O amor é uma coisa, a vida é outra. O amor não é para ser
uma ajudinha. Não é para ser o alívio, o repouso, o intervalo, a pancadinha nas
costas, a pausa que refresca, o pronto-socorro da tortuosa estrada da vida, o
nosso "dá lá um jeitinho sentimental". Odeio esta mania contemporânea
por sopas e descanso. Odeio os novos casadinhos. Para onde quer que se olhe, já
não se vê romance, gritaria, maluquice, facada, abraços, flores. O amor fechou
a loja. Foi trespassada ao pessoal da pantufa e da serenidade. Amor é amor. É
essa beleza. É esse perigo. O nosso amor não é para nos compreender, não é para
nos ajudar, não é para nos fazer felizes. Tanto pode como não pode. Tanto faz.

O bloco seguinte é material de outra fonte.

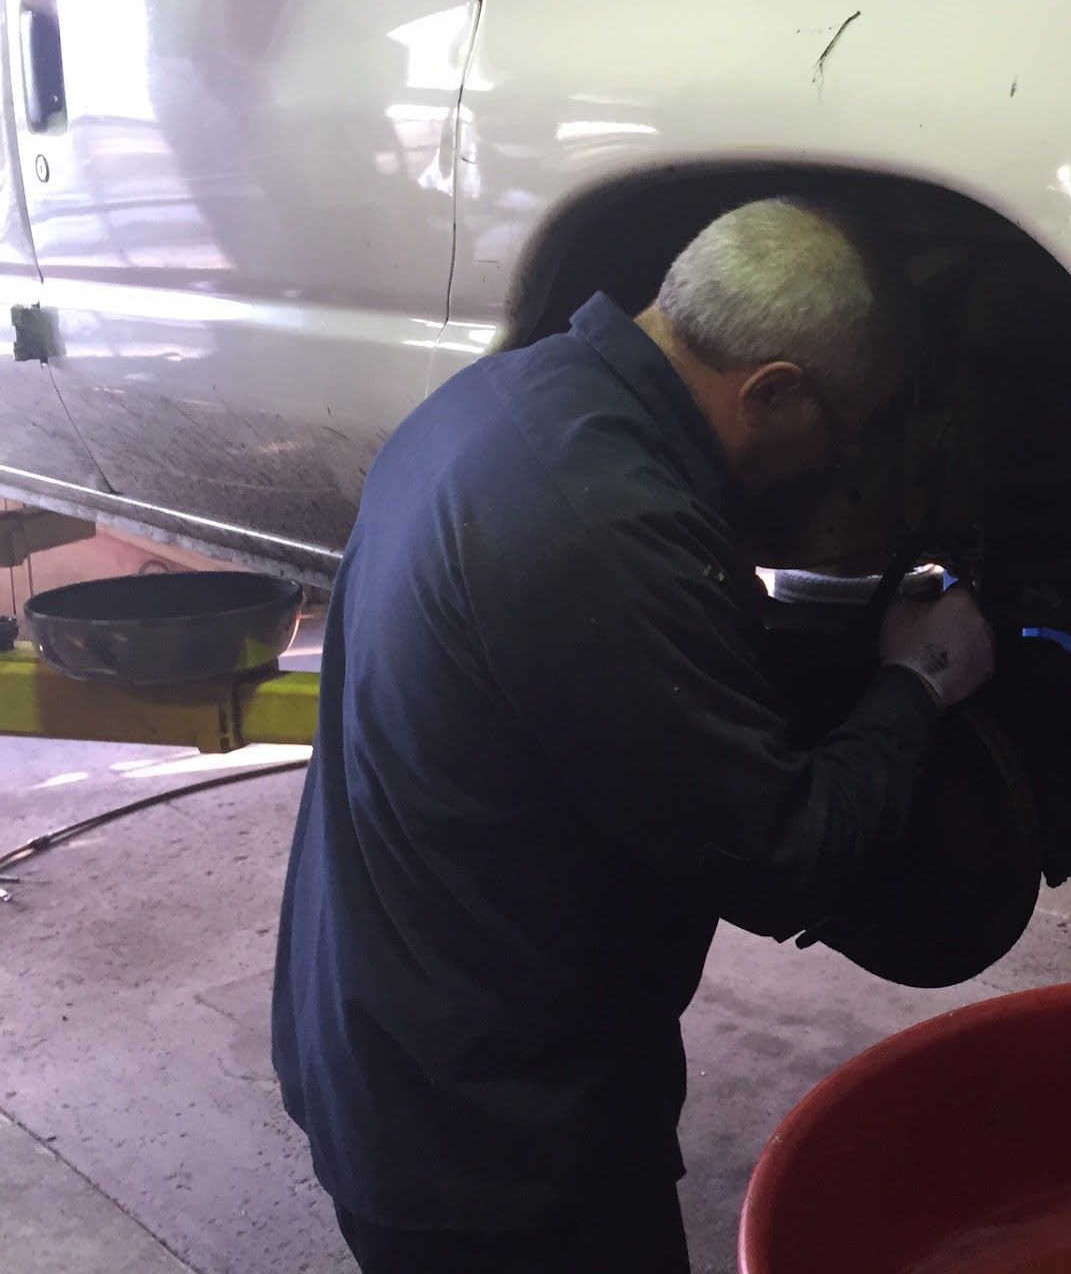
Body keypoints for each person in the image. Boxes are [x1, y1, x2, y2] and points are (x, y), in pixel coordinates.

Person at [271, 199, 995, 1272]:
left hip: (398, 1030)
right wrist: (917, 683)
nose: (837, 464)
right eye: (846, 431)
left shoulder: (505, 397)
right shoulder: (603, 528)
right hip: (489, 1144)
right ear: (776, 389)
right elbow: (784, 859)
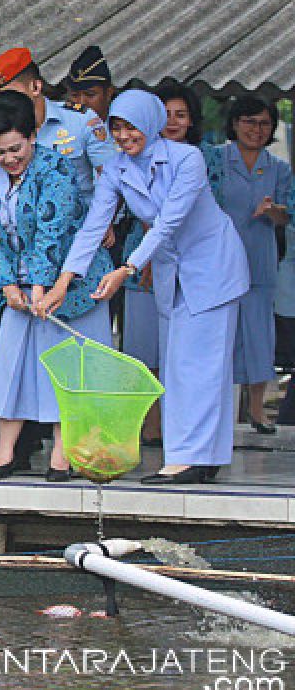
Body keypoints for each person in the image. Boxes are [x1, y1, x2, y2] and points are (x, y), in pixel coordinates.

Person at [42, 90, 249, 484]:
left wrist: (128, 267)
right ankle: (200, 457)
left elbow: (169, 220)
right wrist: (63, 283)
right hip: (173, 271)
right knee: (180, 364)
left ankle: (187, 459)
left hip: (212, 266)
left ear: (150, 124)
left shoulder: (187, 158)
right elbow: (92, 227)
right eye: (116, 127)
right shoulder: (118, 169)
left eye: (131, 126)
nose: (123, 135)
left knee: (198, 365)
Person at [0, 47, 115, 473]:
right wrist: (7, 284)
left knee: (65, 367)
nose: (9, 159)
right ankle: (5, 452)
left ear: (31, 137)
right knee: (12, 365)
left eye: (16, 149)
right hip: (20, 287)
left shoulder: (55, 168)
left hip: (67, 282)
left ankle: (63, 455)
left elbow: (51, 232)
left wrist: (42, 288)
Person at [126, 84, 220, 448]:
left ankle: (182, 433)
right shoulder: (134, 156)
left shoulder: (202, 157)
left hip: (190, 263)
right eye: (165, 115)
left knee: (183, 356)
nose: (173, 122)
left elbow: (192, 213)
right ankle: (149, 426)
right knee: (143, 351)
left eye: (181, 115)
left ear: (192, 120)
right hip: (140, 267)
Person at [213, 95, 291, 434]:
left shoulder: (279, 168)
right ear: (234, 123)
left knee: (259, 334)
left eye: (263, 123)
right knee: (221, 335)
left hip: (259, 259)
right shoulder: (215, 160)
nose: (256, 130)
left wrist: (273, 211)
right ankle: (219, 412)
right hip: (220, 260)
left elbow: (286, 213)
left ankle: (258, 411)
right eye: (249, 121)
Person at [64, 45, 115, 123]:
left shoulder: (124, 131)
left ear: (108, 93)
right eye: (74, 95)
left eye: (90, 94)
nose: (81, 102)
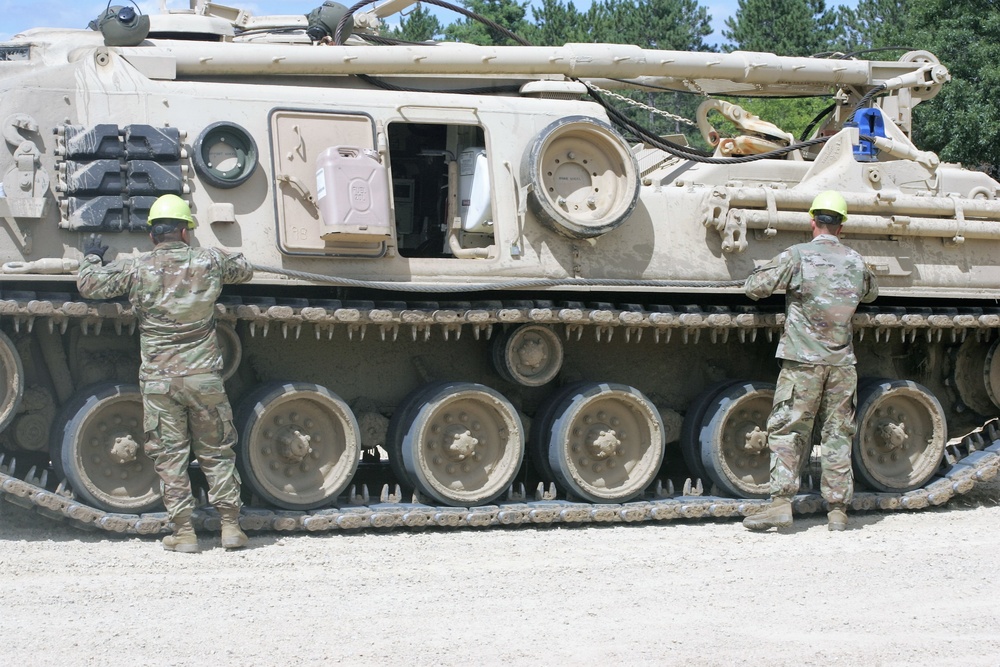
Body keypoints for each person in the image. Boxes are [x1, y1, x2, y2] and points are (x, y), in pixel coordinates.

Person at [77, 194, 254, 553]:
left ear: (153, 236)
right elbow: (245, 269)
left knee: (170, 456)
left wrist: (92, 257)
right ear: (185, 232)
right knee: (217, 451)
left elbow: (90, 285)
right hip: (204, 377)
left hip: (160, 380)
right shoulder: (209, 261)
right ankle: (231, 527)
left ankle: (184, 533)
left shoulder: (138, 268)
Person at [742, 190, 878, 532]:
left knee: (789, 429)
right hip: (842, 363)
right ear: (841, 226)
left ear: (812, 221)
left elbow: (756, 287)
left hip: (803, 362)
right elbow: (871, 292)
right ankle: (836, 511)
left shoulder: (797, 256)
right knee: (837, 433)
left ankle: (781, 504)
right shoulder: (856, 261)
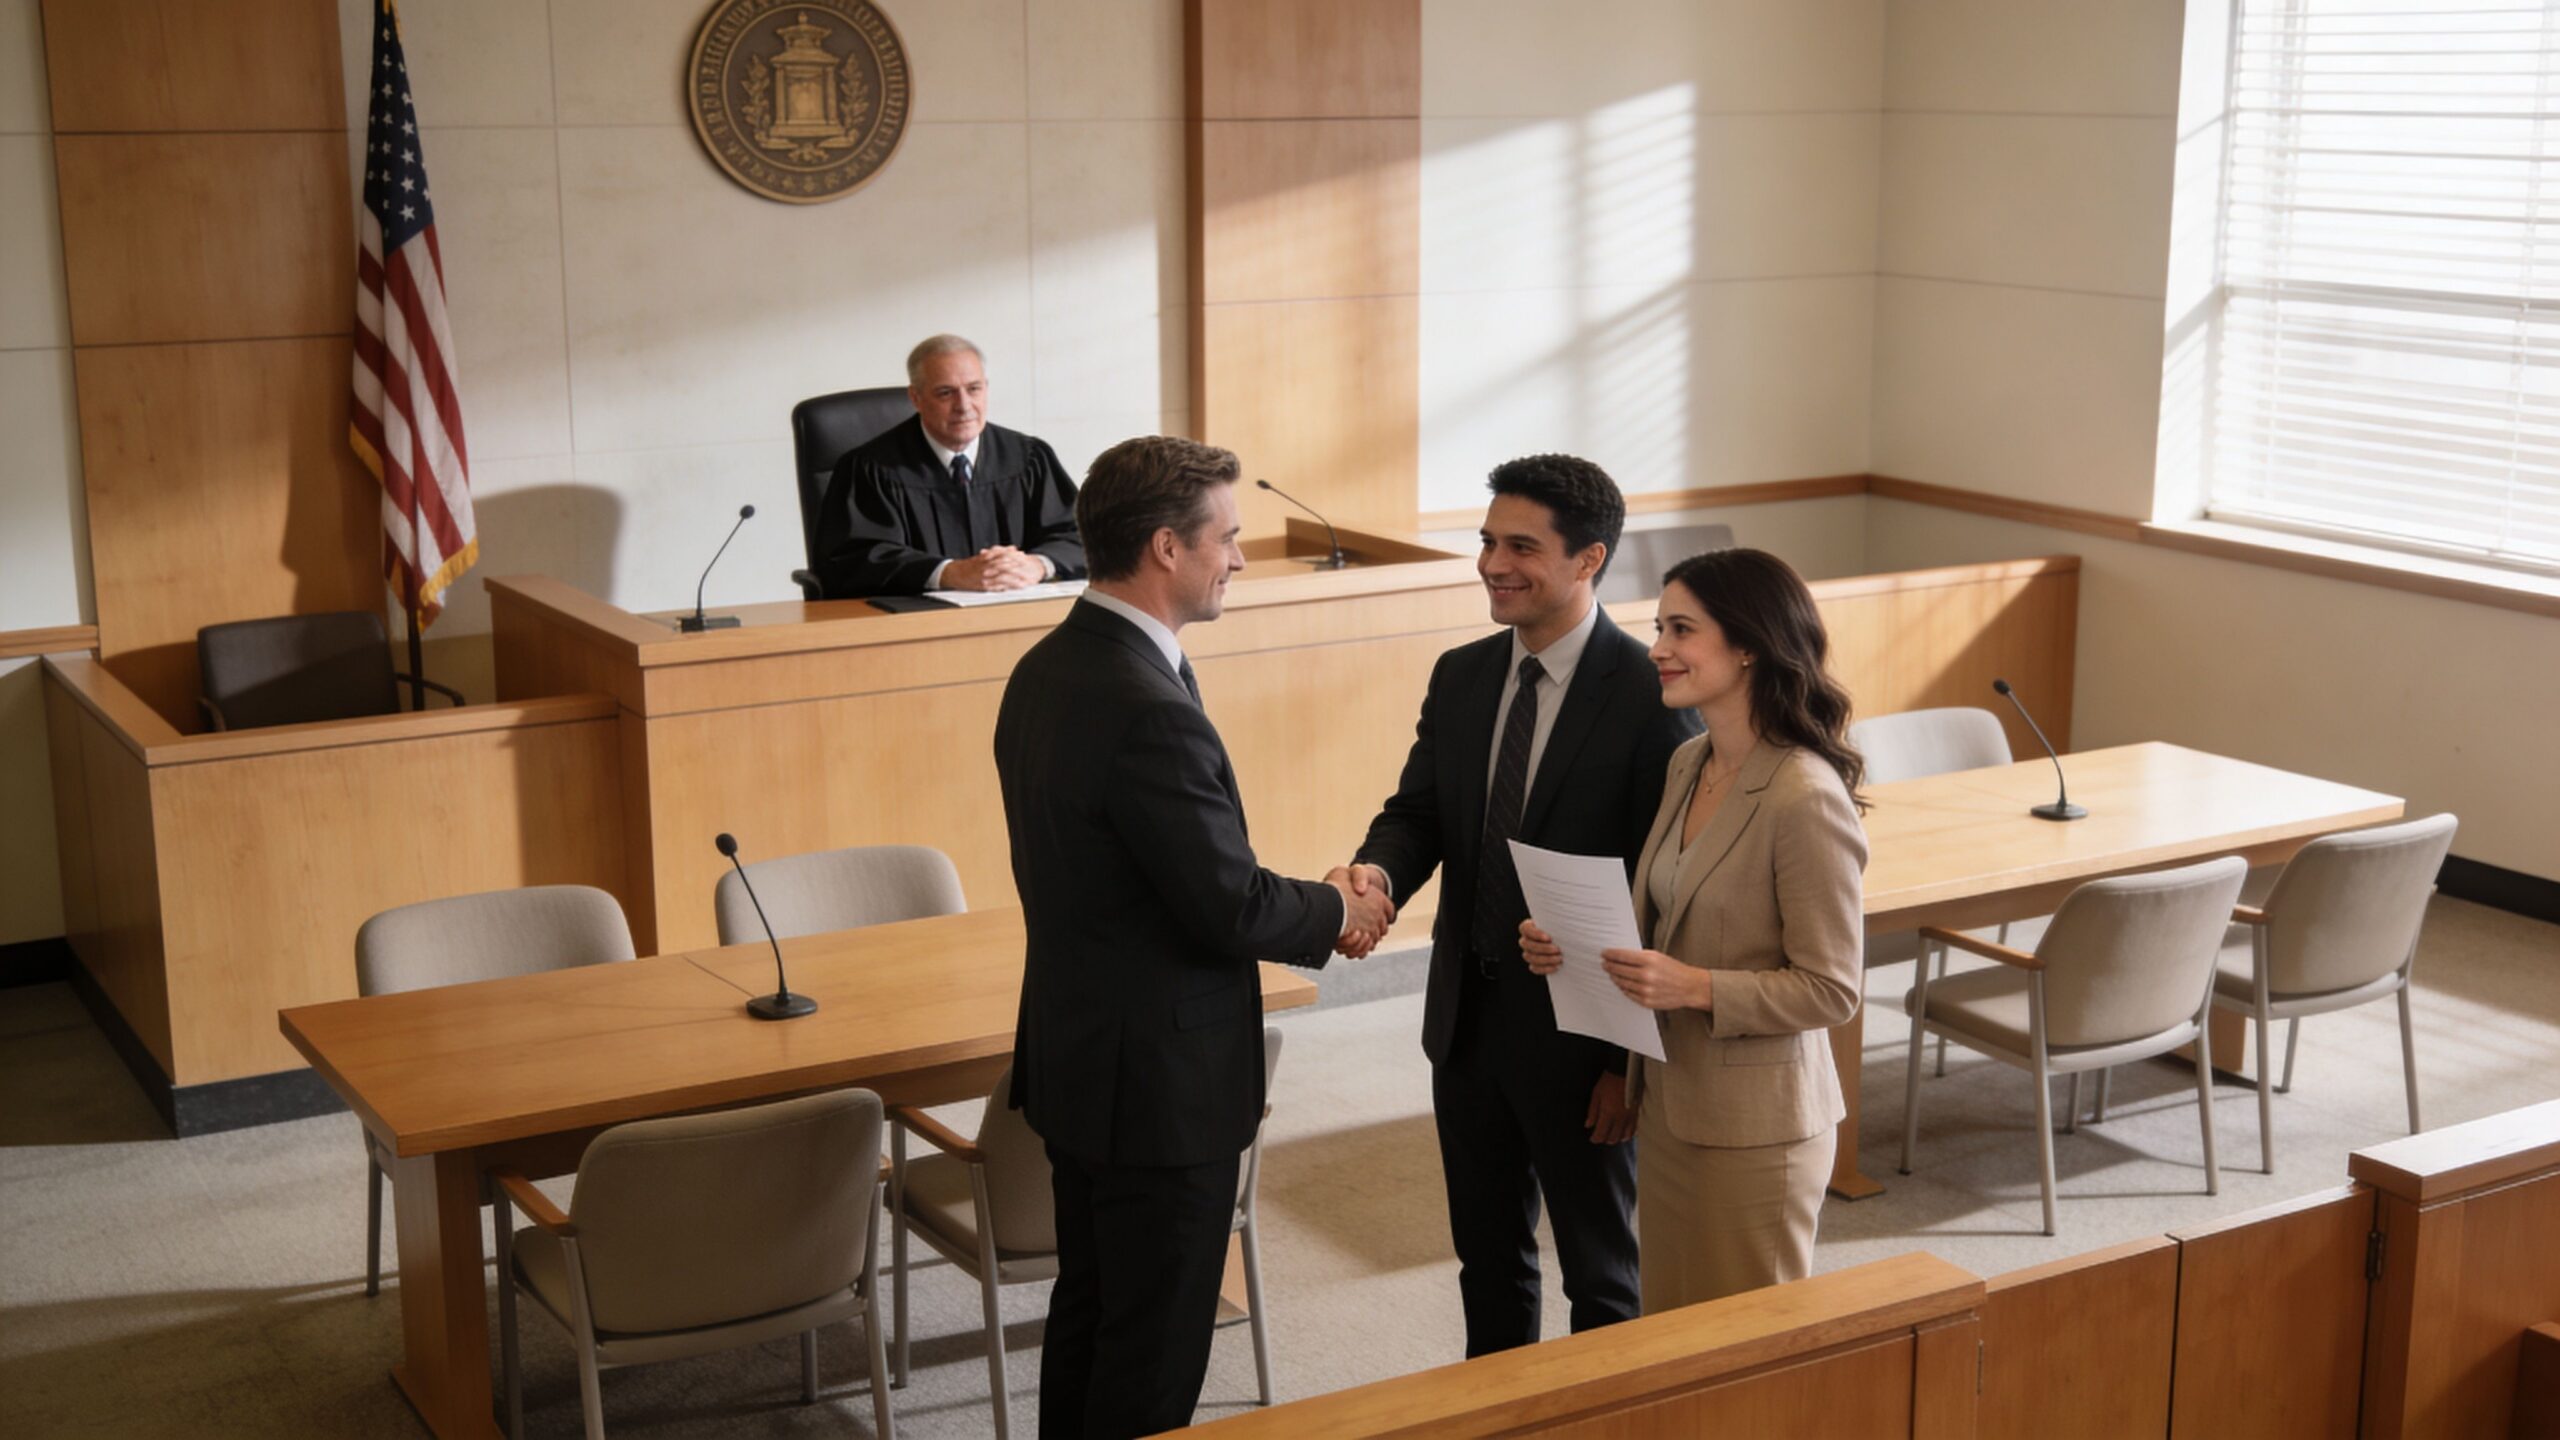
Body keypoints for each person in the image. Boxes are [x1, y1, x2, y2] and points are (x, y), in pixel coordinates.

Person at [995, 434, 1392, 1439]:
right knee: (1153, 1347)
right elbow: (1224, 902)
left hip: (1081, 1057)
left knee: (1089, 1311)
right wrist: (1338, 908)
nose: (1241, 560)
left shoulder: (1047, 667)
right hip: (1156, 1088)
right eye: (1229, 537)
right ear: (1167, 547)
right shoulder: (1143, 703)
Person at [1341, 455, 1699, 1356]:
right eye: (1487, 541)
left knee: (1602, 1277)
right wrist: (1378, 875)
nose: (1493, 563)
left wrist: (1628, 1064)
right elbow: (1419, 812)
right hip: (1466, 1021)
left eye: (1521, 546)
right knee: (1487, 1262)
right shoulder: (1461, 675)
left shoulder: (1652, 694)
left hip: (1585, 1042)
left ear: (1589, 560)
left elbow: (1665, 889)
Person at [1522, 547, 1866, 1310]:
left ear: (1748, 644)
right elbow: (1662, 923)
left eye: (1682, 629)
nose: (1658, 650)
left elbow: (1832, 988)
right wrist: (1567, 946)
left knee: (1747, 1363)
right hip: (1674, 1108)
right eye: (1658, 627)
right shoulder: (1690, 762)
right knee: (1673, 1343)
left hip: (1757, 1132)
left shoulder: (1803, 796)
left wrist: (1697, 988)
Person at [814, 334, 1086, 596]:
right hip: (914, 630)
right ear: (915, 398)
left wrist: (1038, 564)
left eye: (974, 389)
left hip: (1019, 619)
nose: (964, 405)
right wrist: (948, 573)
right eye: (946, 393)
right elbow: (852, 561)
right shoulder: (870, 469)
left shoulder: (1029, 458)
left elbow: (1085, 536)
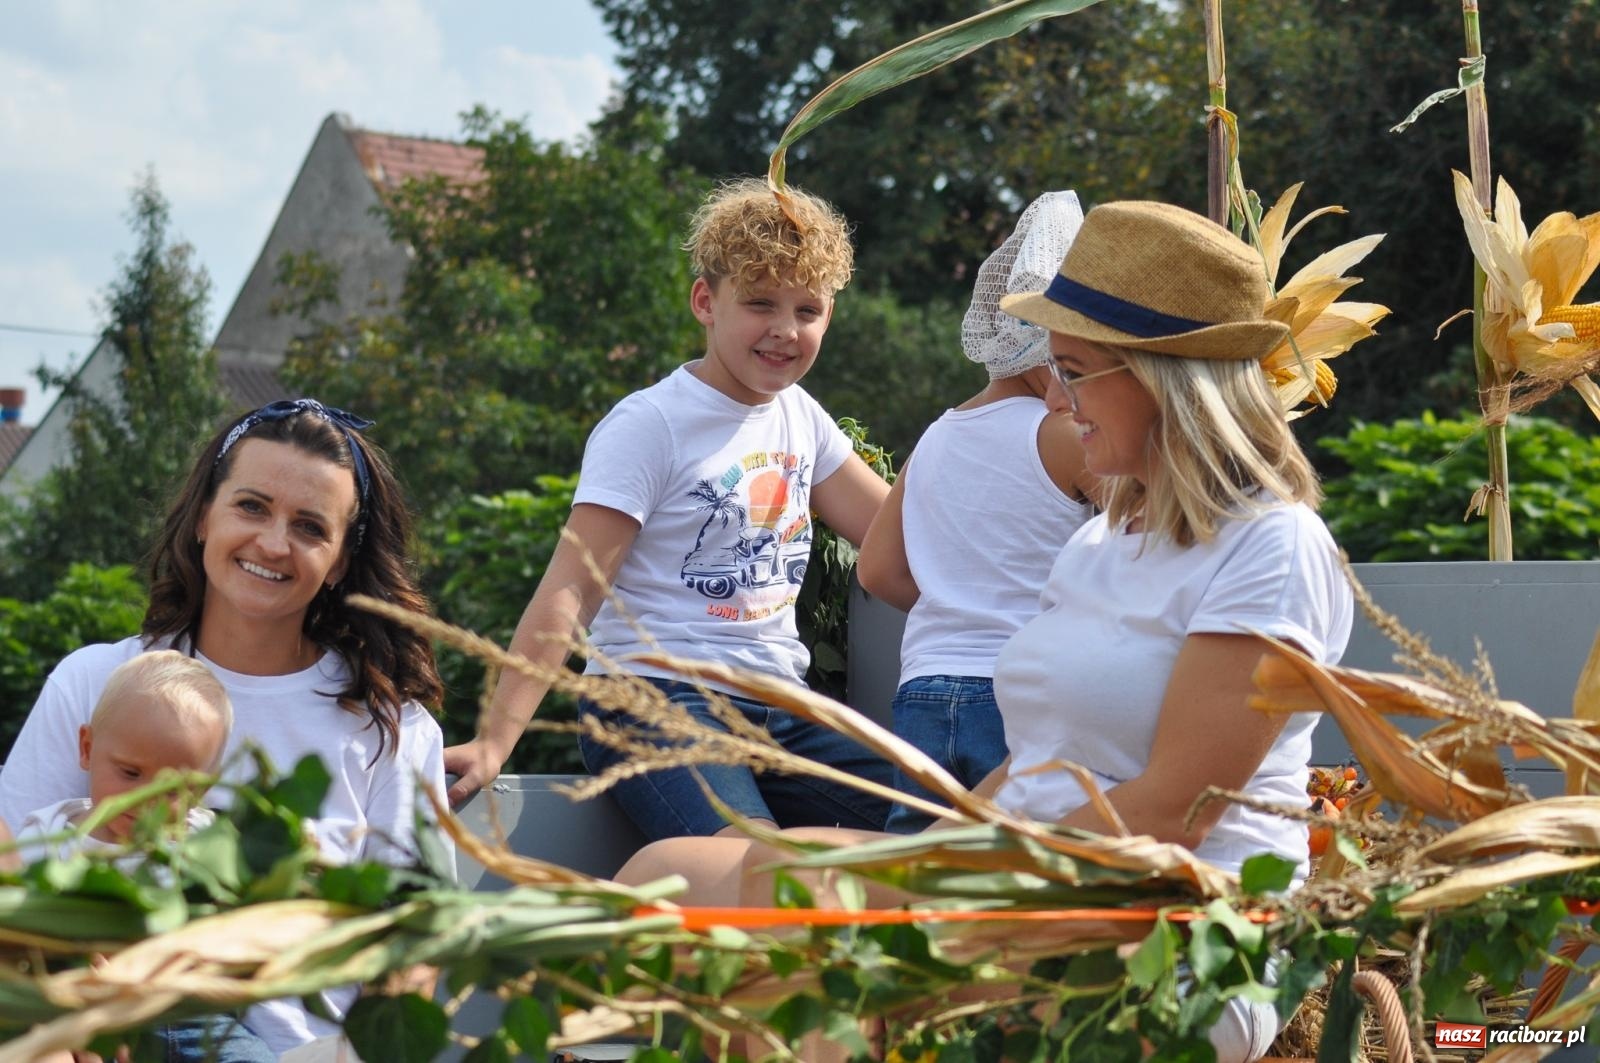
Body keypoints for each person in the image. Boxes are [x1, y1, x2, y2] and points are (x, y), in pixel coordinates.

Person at [616, 200, 1355, 1063]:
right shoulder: (1101, 540)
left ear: (1161, 378)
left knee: (810, 901)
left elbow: (1174, 813)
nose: (1059, 398)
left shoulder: (1270, 545)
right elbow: (1031, 759)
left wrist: (944, 882)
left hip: (1171, 925)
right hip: (1034, 877)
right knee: (657, 882)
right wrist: (942, 852)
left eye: (1073, 371)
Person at [442, 178, 894, 839]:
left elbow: (897, 535)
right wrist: (495, 738)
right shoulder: (651, 424)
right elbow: (573, 588)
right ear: (705, 301)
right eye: (760, 302)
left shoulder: (803, 418)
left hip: (780, 711)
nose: (785, 329)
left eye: (808, 310)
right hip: (654, 698)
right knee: (753, 857)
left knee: (936, 826)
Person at [0, 398, 450, 1060]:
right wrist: (68, 990)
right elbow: (13, 881)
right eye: (252, 506)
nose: (273, 543)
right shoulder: (97, 679)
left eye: (309, 526)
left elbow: (412, 947)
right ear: (204, 515)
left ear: (339, 561)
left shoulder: (392, 729)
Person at [857, 190, 1096, 833]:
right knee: (1017, 861)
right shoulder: (1070, 436)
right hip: (1023, 692)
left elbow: (876, 571)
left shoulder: (936, 437)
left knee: (919, 864)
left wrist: (959, 602)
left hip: (923, 689)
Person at [12, 650, 230, 863]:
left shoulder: (209, 845)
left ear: (203, 788)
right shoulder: (47, 837)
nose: (146, 800)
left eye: (171, 789)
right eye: (131, 773)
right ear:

É uma questão de azar. O nosso amor não é para nos amar, para nos levar de
repente ao céu.
O amor é uma coisa, a vida é outra. A vida às vezes mata
o amor. A "vidinha" é uma convivência assassina. O amor puro não é um
meio, não é um fim, não é um princípio, não é um destino. O amor puro é uma
condição. Tem tanto a ver com a vida de cada um como o clima. O amor não se
percebe. Não dá para perceber.O amor não é para ser uma ajudinha. Não é para
ser o alívio, o repouso, o intervalo, a pancadinha nas costas, a pausa que
refresca, o pronto-socorro da tortuosa estrada da vida, o nosso "dá lá um
jeitinho sentimental". É por isso que a ilusão é necessária. A ilusão é
bonita, não faz mal. Que se invente e sonhe o que quiser. O amor é uma coisa, a
vida é outra. A realidade pode matar, o amor é mais bonito que a vida. A vida
que se lixe. Num momento, num olhar, o coração apanha-se para sempre. Ama-se
alguém. Por muito longe, por muito difícil, por muito desesperadamente. O
coração guarda o que se nos escapa das mãos. E durante o dia e durante a vida,
quando não esta lá quem se ama, não é ela que nos acompanha - é o nosso amor, o
amor que se lhe tem.
Não é para perceber. É sinal de amor puro não se
perceber, amar e não se ter, querer e não guardar a esperança, doer sem ficar
magoado, viver sozinho, triste, mas mais acompanhado de quem vive feliz. Não se
pode ceder. Não se pode resistir.
A vida é uma coisa, o amor é outra. A vida dura a vida
inteira, o amor não. Só um mundo de amor pode durar a vida inteira.